Who wrote it? The dialogue was possibly the funniest I've ever heard, in any episode, yet the episode was heavy.
Diane Ruggiero.
I'll say I resent the idea that any cause I support has to be treated with kid gloves, and that all fictional characters who are written as identifying with that cause must be upright characters.
Well put.
But if the first instance (a real rapist mimicking the fakes) is true, wouldn't the girls have stopped faking them?
The first rape was Dawn, the Hawaiian girl, and there was nothing that suggested she wasn't real, especially considering, you know, she didn't publicize it at all. So I think only the most recent one, Claire, was fake. (Someone pointed out that Nancy helped point Veronica to the ATM photo with Claire's boyfriend in it, which she wouldn't have done had she been in on it.)
and until last night, we didn't have any proof that some (most?) were faked, so I'd call it a very real issue
But we already knew Claire's rape was fake.
Look at it this way--all of the dialogue in that scene could have been spoken by any one of the three women, and it wouldn't have made any difference at all.
That is true.
let's be honest here for a second. RT isn't exactly known for not succumbing to cliches. especially for tertiary characters. Marcos and Peter anyone? with that being said, i'm not at all surprised by the way he's been portraying the feminists.
RT isn't exactly known for not succumbing to cliches. especially for tertiary characters. Marcos and Peter anyone?
Although with Peter, if I recall, he deliberately poked fun at Veronica's cliché representation of him. VM
is
known for turning clichés on their head most of the time. That's not exactly happening with the feminists, though.
For the record, I told him that all feminists aren't man-hating bitches a few weeks ago, and he responded thusly:
Agreed. By and large, feminists aren't this mean-spirited, but then, by and large, frat boys aren't this morally bankrupt either. It's noir. We deal with the shady characters. The genial ones don't make for great suspects.
We deal with the shady characters. The genial ones don't make for great suspects.
Eh. Weak rationalization. You can have a shady, noir character that's fully realized and fleshed-out without resorting to stereotypes.
Someone on my flist linked this analysis, which I like.
I think that article mischaracterizes the complaints against Veronica though. People aren't so much asking "Why is Veronica acting so nastily?" than they are stating "Veronica is acting nastily and I don't like it." Suicide, clinical depression and hard-heartedness aren't the only reactions one can have to trauma, as the article quietly suggests, and while God knows Veronica has been victimized terribly in her young life, that victimization doesn't licence her current behaviour; it just explains it. To paraphrase a sentiment I recently came across "If you allow your problems to make you bitter and hard-hearted, then YOU become the problem."
My annoyance with the depiction of feminists wasn't piqued in this episode but in previous ones. Nothing of what we learned about them in this episode struck me as perpetuating a particularly feminist stereotype; that dodgy means will be used for a political end is a stereotype shared by every politcized group.
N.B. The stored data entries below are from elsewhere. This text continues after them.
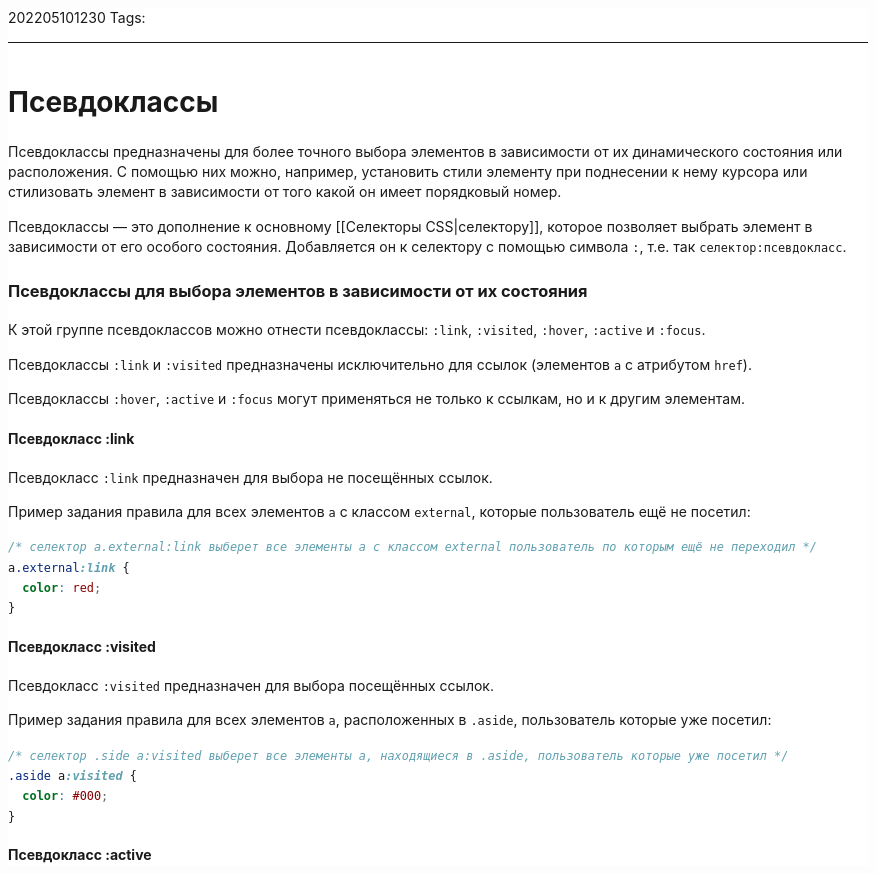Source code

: 202205101230
Tags:
___
# Псевдоклассы
Псевдоклассы предназначены для более точного выбора элементов в зависимости от их динамического состояния или расположения. С помощью них можно, например, установить стили элементу при поднесении к нему курсора или стилизовать элемент в зависимости от того какой он имеет порядковый номер.

Псевдоклассы — это дополнение к основному [[Селекторы CSS|селектору]], которое позволяет выбрать элемент в зависимости от его особого состояния. Добавляется он к селектору c помощью символа `:`, т.е. так `селектор:псевдокласс`.

### Псевдоклассы для выбора элементов в зависимости от их состояния
К этой группе псевдоклассов можно отнести псевдоклассы: `:link`, `:visited`, `:hover`, `:active` и `:focus`.

Псевдоклассы `:link` и `:visited` предназначены исключительно для ссылок (элементов `a` с атрибутом `href`).

Псевдоклассы `:hover`, `:active` и `:focus` могут применяться не только к ссылкам, но и к другим элементам.

#### Псевдокласс :link

Псевдокласс `:link` предназначен для выбора не посещённых ссылок.

Пример задания правила для всех элементов `a` с классом `external`, которые пользователь ещё не посетил:

```css
/* селектор a.external:link выберет все элементы a с классом external пользователь по которым ещё не переходил */
a.external:link {
  color: red;
}
```

#### Псевдокласс :visited

Псевдокласс `:visited` предназначен для выбора посещённых ссылок.

Пример задания правила для всех элементов `a`, расположенных в `.aside`, пользователь которые уже посетил:

```css
/* селектор .side a:visited выберет все элементы a, находящиеся в .aside, пользователь которые уже посетил */
.aside a:visited {
  color: #000;
}
```

#### Псевдокласс :active
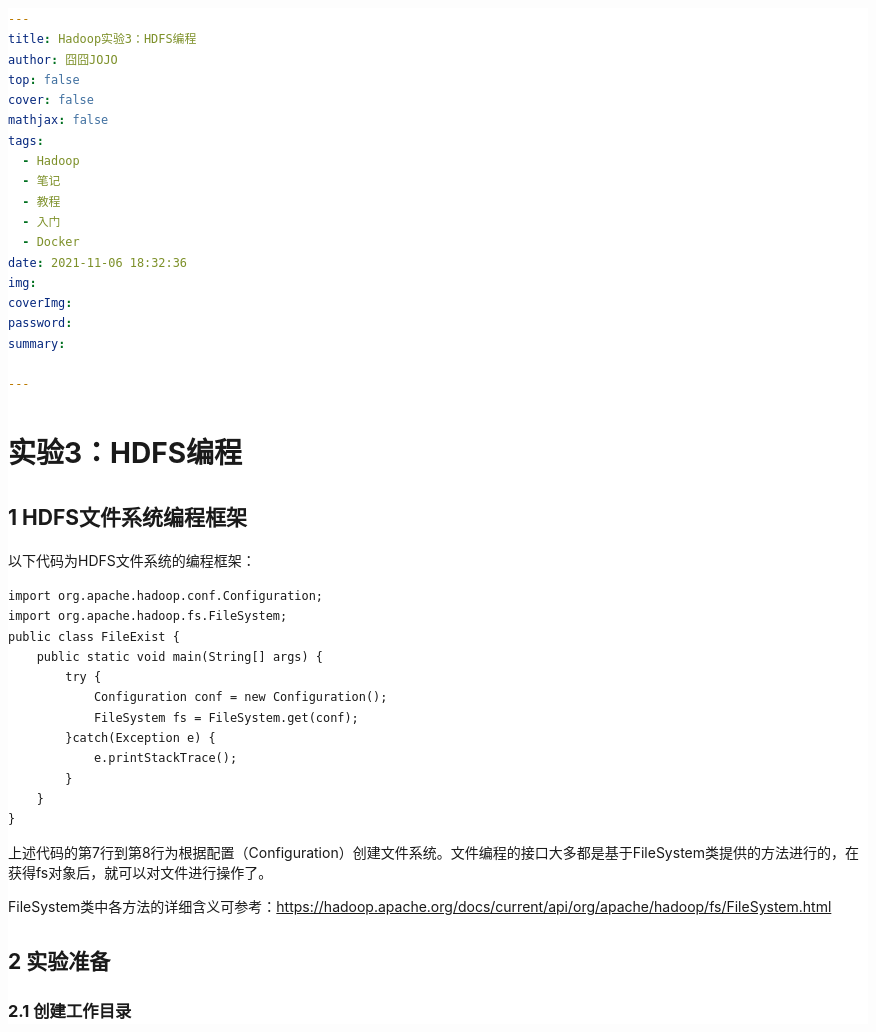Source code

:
 ```yaml
---
title: Hadoop实验3：HDFS编程
author: 囧囧JOJO
top: false
cover: false
mathjax: false
tags:
  - Hadoop
  - 笔记
  - 教程
  - 入门
  - Docker
date: 2021-11-06 18:32:36
img:
coverImg:
password:
summary:

---
```


# 实验3：HDFS编程

## 1 HDFS文件系统编程框架

以下代码为HDFS文件系统的编程框架：

```
import org.apache.hadoop.conf.Configuration;
import org.apache.hadoop.fs.FileSystem;
public class FileExist {
    public static void main(String[] args) {
        try {
            Configuration conf = new Configuration();
            FileSystem fs = FileSystem.get(conf);
        }catch(Exception e) {
            e.printStackTrace();
        }
    }
}
```

上述代码的第7行到第8行为根据配置（Configuration）创建文件系统。文件编程的接口大多都是基于FileSystem类提供的方法进行的，在获得fs对象后，就可以对文件进行操作了。

FileSystem类中各方法的详细含义可参考：https://hadoop.apache.org/docs/current/api/org/apache/hadoop/fs/FileSystem.html

## 2 实验准备

### 2.1 创建工作目录
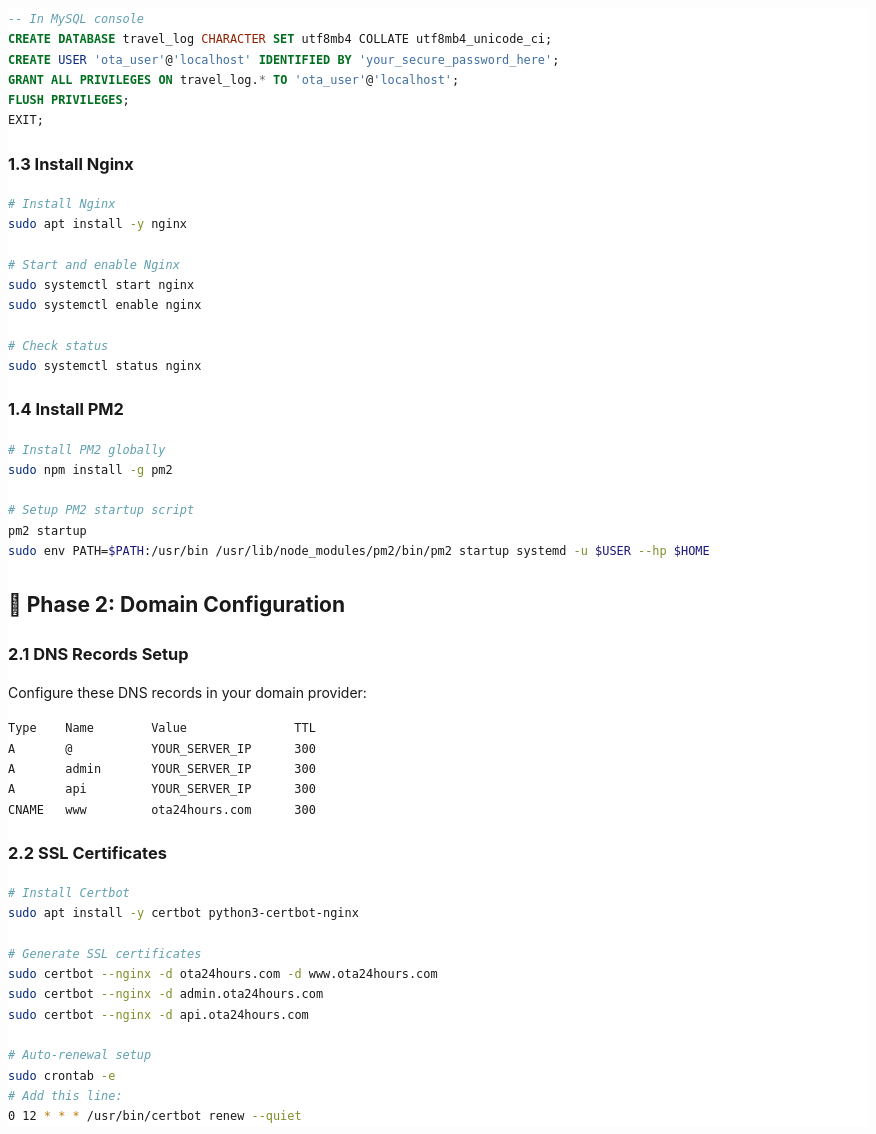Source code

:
 ```sql
-- In MySQL console
CREATE DATABASE travel_log CHARACTER SET utf8mb4 COLLATE utf8mb4_unicode_ci;
CREATE USER 'ota_user'@'localhost' IDENTIFIED BY 'your_secure_password_here';
GRANT ALL PRIVILEGES ON travel_log.* TO 'ota_user'@'localhost';
FLUSH PRIVILEGES;
EXIT;
```

### 1.3 Install Nginx

```bash
# Install Nginx
sudo apt install -y nginx

# Start and enable Nginx
sudo systemctl start nginx
sudo systemctl enable nginx

# Check status
sudo systemctl status nginx
```

### 1.4 Install PM2

```bash
# Install PM2 globally
sudo npm install -g pm2

# Setup PM2 startup script
pm2 startup
sudo env PATH=$PATH:/usr/bin /usr/lib/node_modules/pm2/bin/pm2 startup systemd -u $USER --hp $HOME
```

## 🚀 Phase 2: Domain Configuration

### 2.1 DNS Records Setup

Configure these DNS records in your domain provider:

```
Type    Name        Value               TTL
A       @           YOUR_SERVER_IP      300
A       admin       YOUR_SERVER_IP      300
A       api         YOUR_SERVER_IP      300
CNAME   www         ota24hours.com      300
```

### 2.2 SSL Certificates

```bash
# Install Certbot
sudo apt install -y certbot python3-certbot-nginx

# Generate SSL certificates
sudo certbot --nginx -d ota24hours.com -d www.ota24hours.com
sudo certbot --nginx -d admin.ota24hours.com
sudo certbot --nginx -d api.ota24hours.com

# Auto-renewal setup
sudo crontab -e
# Add this line:
0 12 * * * /usr/bin/certbot renew --quiet
```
Also, number of jokes this show has allowed its characters to make about female sexual assault: Zero. Number of jokes this show has allowed its characters to make about male sexual assault: Eight billion. (If I get hit with a barrage of instances that prove me wrong, I deserve it. But that is kind of how it feel.)
The idea of dividing the rapes between two separate but intertwined groups is so clever, it should go get a Phd in rocket science. The execution may not have exploited it to the full but it's still a whip-smart idea.
The idea of dividing the rapes between two separate but intertwined groups is so clever, it should go get a Phd in rocket science.
Well, we still don't know that the frats are responsible for the real rapes.
It's a classic stereotype of feminism, and it's not challenged in the text in any way (even while their cause is acknowledged as just).
It's challenged by Veronica.
When you have rape as the central issue -- and until last night, we didn't have any proof that some (most?) were faked, so I'd call it a very real issue -- the response to it is invariably going to be coded as feminism.
How, when Veronica's the actual feminist in the mix?
It's challenged by Veronica.
Veronica disagrees and divorces herself from the women self-identified as feminists all the way through the season. She thinks they're humorless and unreasoning.
And I don't really think the existence of Veronica as a character qualifies as the text challenging the stereotype, not in this context. Veronica's never shown much political awareness.
One thing that's worth mentioning here is that, in addition to increasing community hysteria and raping Chip Diller, the feminists have fucked so badly with the investigation that it's possible they caused some real rapes, because the rapist might have been caught already if they hadn't muddied the waters so badly.
How, when Veronica's the actual feminist in the mix?
Do you think that Nish, et al. *aren't* feminists? I absolutely think they are; I just think that they suffer from lazy characterization-via-stereotype.